**** Exercise data

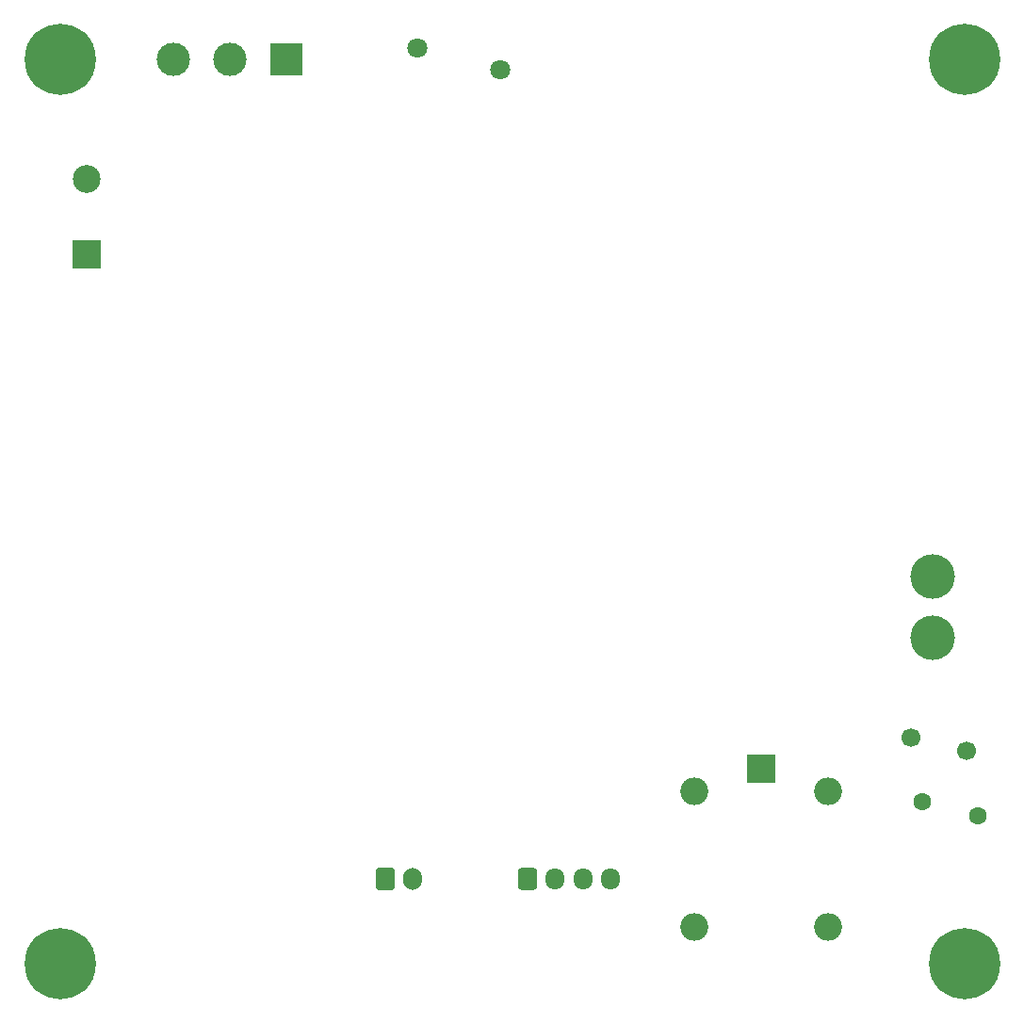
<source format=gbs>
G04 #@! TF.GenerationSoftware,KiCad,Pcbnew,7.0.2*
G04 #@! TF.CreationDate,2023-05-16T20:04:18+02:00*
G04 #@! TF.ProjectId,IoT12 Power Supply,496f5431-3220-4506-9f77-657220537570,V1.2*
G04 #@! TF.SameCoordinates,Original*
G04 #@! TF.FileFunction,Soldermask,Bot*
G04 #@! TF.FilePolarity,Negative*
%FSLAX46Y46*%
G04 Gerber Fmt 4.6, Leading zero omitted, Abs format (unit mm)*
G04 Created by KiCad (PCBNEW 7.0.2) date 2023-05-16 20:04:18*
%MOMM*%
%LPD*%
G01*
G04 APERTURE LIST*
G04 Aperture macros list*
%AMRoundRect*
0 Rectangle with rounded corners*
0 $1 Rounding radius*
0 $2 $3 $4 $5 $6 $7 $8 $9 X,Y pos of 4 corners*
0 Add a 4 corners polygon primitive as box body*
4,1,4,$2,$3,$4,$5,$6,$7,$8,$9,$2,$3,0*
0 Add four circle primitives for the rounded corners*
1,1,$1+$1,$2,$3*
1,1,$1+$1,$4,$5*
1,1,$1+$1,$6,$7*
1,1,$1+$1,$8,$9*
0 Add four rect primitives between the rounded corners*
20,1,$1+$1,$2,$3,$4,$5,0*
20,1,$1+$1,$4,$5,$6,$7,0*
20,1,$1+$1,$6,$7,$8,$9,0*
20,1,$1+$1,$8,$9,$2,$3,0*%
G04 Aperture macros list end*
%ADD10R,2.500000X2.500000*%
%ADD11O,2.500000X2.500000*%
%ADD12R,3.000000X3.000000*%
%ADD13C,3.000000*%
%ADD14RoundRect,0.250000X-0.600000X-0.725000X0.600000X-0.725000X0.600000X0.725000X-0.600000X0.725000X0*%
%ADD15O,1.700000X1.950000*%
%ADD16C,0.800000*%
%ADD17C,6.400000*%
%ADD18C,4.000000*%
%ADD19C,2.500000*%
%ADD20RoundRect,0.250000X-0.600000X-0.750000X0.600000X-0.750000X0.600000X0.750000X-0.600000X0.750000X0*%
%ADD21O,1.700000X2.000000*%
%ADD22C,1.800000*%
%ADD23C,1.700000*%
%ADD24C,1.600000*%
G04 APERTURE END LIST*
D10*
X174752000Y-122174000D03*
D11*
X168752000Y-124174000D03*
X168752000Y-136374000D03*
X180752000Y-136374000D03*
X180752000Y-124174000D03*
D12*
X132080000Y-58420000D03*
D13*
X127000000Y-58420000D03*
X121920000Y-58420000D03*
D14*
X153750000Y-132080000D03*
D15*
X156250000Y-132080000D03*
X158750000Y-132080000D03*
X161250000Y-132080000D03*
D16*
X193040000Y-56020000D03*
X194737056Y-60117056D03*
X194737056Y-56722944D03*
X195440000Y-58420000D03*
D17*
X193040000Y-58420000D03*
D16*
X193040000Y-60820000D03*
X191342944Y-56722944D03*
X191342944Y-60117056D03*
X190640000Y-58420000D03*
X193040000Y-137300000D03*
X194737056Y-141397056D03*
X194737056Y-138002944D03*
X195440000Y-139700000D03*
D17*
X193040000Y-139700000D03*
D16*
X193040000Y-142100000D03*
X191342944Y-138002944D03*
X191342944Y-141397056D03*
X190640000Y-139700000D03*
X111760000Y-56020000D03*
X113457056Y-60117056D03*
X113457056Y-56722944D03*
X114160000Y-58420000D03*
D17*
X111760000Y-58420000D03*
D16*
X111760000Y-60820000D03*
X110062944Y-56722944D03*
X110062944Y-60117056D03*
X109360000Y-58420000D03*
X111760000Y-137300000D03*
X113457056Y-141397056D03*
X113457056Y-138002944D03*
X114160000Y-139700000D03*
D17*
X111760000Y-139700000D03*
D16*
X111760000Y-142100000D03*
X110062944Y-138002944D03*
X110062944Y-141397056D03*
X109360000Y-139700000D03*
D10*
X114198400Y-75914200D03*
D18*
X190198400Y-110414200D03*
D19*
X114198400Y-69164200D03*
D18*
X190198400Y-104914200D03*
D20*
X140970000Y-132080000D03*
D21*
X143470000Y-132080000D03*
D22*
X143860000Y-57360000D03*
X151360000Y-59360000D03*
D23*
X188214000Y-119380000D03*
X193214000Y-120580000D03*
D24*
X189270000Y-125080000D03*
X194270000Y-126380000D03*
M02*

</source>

********
**** Exercise data

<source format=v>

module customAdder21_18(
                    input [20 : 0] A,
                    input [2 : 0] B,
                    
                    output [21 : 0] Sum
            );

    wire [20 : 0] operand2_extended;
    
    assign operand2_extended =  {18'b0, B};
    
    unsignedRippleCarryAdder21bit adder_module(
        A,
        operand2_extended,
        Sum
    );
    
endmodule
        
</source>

********

### Prompt:
Look above for the line holding "<source format=gbs>", then set down exactly that line and every line after it up to and including the line holding "G04 #@! TF.FileFunction,Soldermask,Bot*", with nothing else.

### Task answer:
<source format=gbs>
G04 #@! TF.GenerationSoftware,KiCad,Pcbnew,7.0.2*
G04 #@! TF.CreationDate,2023-05-16T20:04:18+02:00*
G04 #@! TF.ProjectId,IoT12 Power Supply,496f5431-3220-4506-9f77-657220537570,V1.2*
G04 #@! TF.SameCoordinates,Original*
G04 #@! TF.FileFunction,Soldermask,Bot*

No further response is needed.